The anesthetic technique was standardized for both groups Preope

The anesthetic technique was standardized for both groups. Preoperative and postoperative hemoglobin levels were recorded for all patients. Patients were assigned randomly to 1 of 2 study groups, and preincisional surgical field infiltration with 5 mL of 0.5% levobupivacaine plus 5 mL of 0.9% saline (group L; n = 30) or 5 mL of 0.75% ropivacaine plus 5 mL of 0.9% saline (group LY2603618 R; n = 30) was performed by the same surgeon. The degree of pain was measured by visual analogue scale (VAS) for pain and recorded at multiple time points in all patients after surgery.

RESULTS: The analgesic effect at 2 hours in the postanesthesia care unit (PACU) and at 24 hours postoperatively

did not differ significantly between the 2 local anesthetics (P > 0.05). Pain scores of patients decreased after the 24 hours in levobupivacaine group and ropivacaine group when compared with 0-minute VAS values, and this was statistically significant (P < 0.05). No significant difference was observed between groups with respect to the preoperative and postoperative hemoglobin (P = 0.767 and 0.824, respectively) values.

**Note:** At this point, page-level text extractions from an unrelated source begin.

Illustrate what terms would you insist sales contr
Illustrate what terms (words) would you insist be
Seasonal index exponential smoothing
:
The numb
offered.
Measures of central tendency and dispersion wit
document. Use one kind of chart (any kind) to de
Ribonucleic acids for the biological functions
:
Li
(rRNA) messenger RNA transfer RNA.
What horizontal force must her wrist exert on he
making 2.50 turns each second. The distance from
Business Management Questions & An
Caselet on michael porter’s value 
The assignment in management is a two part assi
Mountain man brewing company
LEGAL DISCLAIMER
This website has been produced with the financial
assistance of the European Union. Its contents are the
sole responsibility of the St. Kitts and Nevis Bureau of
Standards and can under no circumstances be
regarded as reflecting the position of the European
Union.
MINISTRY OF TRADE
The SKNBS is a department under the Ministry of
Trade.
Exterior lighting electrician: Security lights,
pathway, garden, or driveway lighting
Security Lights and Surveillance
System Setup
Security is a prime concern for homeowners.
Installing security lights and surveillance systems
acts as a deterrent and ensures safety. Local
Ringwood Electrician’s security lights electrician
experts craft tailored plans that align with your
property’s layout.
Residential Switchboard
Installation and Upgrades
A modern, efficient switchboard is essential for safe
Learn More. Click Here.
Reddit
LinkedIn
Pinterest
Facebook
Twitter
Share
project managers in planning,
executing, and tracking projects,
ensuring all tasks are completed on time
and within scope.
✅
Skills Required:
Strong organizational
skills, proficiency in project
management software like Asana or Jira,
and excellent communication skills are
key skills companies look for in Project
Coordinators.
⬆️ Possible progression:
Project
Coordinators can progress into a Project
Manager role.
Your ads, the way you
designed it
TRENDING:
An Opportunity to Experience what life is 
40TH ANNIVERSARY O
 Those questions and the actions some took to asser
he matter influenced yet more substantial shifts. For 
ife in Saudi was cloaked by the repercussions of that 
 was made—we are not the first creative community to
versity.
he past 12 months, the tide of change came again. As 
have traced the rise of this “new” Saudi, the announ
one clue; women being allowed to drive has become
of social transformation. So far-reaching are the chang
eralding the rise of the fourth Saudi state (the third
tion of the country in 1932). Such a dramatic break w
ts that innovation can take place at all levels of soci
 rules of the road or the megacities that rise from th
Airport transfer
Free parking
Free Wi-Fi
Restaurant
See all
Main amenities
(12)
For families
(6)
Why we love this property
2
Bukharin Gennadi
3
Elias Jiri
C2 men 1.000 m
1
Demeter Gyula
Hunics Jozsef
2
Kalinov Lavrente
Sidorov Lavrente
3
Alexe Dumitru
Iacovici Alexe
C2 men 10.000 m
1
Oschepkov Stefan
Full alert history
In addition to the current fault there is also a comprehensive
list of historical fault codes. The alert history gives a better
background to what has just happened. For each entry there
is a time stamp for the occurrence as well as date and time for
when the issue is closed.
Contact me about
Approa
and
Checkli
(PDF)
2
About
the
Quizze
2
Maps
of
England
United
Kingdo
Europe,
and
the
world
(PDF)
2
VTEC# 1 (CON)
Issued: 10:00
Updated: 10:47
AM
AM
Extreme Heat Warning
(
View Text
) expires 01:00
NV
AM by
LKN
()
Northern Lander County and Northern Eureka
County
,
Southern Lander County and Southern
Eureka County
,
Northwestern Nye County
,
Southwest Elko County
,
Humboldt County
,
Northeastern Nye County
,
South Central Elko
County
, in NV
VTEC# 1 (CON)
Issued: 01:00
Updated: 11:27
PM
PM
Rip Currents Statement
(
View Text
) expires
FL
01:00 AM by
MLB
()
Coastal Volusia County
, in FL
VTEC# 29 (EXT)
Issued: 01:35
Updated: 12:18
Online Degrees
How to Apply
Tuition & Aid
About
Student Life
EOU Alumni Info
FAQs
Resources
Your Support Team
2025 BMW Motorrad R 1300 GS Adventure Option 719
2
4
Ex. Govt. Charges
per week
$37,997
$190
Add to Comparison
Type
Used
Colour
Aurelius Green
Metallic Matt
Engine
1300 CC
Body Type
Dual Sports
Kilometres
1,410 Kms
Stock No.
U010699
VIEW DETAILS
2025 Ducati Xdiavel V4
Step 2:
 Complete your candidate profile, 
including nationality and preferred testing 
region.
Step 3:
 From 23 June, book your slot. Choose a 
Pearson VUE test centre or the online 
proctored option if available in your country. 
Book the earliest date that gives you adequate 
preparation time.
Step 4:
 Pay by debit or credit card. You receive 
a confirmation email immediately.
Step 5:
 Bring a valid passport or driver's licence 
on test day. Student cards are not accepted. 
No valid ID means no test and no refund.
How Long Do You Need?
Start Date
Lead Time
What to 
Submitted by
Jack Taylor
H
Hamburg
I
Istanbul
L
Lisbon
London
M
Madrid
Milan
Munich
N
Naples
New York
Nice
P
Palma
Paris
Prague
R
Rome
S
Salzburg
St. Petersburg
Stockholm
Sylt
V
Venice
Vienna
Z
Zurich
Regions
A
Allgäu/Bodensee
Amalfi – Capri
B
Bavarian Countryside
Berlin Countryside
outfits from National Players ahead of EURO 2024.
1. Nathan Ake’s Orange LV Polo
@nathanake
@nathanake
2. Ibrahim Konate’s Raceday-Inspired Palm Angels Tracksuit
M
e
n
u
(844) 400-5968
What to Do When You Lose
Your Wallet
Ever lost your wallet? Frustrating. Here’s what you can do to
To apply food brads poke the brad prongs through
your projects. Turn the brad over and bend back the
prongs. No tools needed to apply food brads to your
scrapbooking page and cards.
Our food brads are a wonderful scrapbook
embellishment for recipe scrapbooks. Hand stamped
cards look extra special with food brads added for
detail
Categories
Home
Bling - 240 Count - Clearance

CONCLUSIONS: Local tissue Akt inhibitor infiltration with 0.25% levobupivacaine or 0.375% ropivacaine is similarly effective in reducing the postoperative pain associated with septorhinoplasty.

(Curr Ther Res Clin Exp. 2011;72:13-22) (C) 2011 Elsevier HS Journals, Inc. All rights reserved.”
“Background. Low serum potassium (K) is associated AZD8055 ic50 with increased blood pressure,

impaired cardiac function and renal dysfunction. Although lower serum K is associated with cardiac hypertrophy in animal models, the relationship of low serum K to the presence and severity of electrocardiographic left ventricular hypertrophy (LVH) is unclear. Methods. Baseline and yearly Cornell product LVH levels were examined in relation to low serum K (serum K <= 3.90 mEq/l, the lowest quartile of baseline K levels) in 8586 patients with baseline K levels. Patients were randomized to losartan-vs atenolol-based treatment and additional hydrochlorothiazide (HCTZ) therapy as needed. Results. After adjusting for age, sex, race, prior antihypertensive treatment, losartan vs atenolol therapy, HCTZ use, baseline diastolic and systolic pressure, body mass index, serum creatinine and urine albumin/creatinine ratio, baseline serum K <= 3.90 was associated with significantly higher mean baseline Cornell product LVH (2898 vs 2801 mm.ms, p = 0.001) and a 24% higher risk of Cornell product LVH > 2440 mm.ms at baseline (OR 1.24, 95% CI 1.11-1.38, p < 0.001). After also adjusting for baseline Cornell product and changes in diastolic and systolic pressure between baseline and each year of measurement, in-treatment serum K <= 3.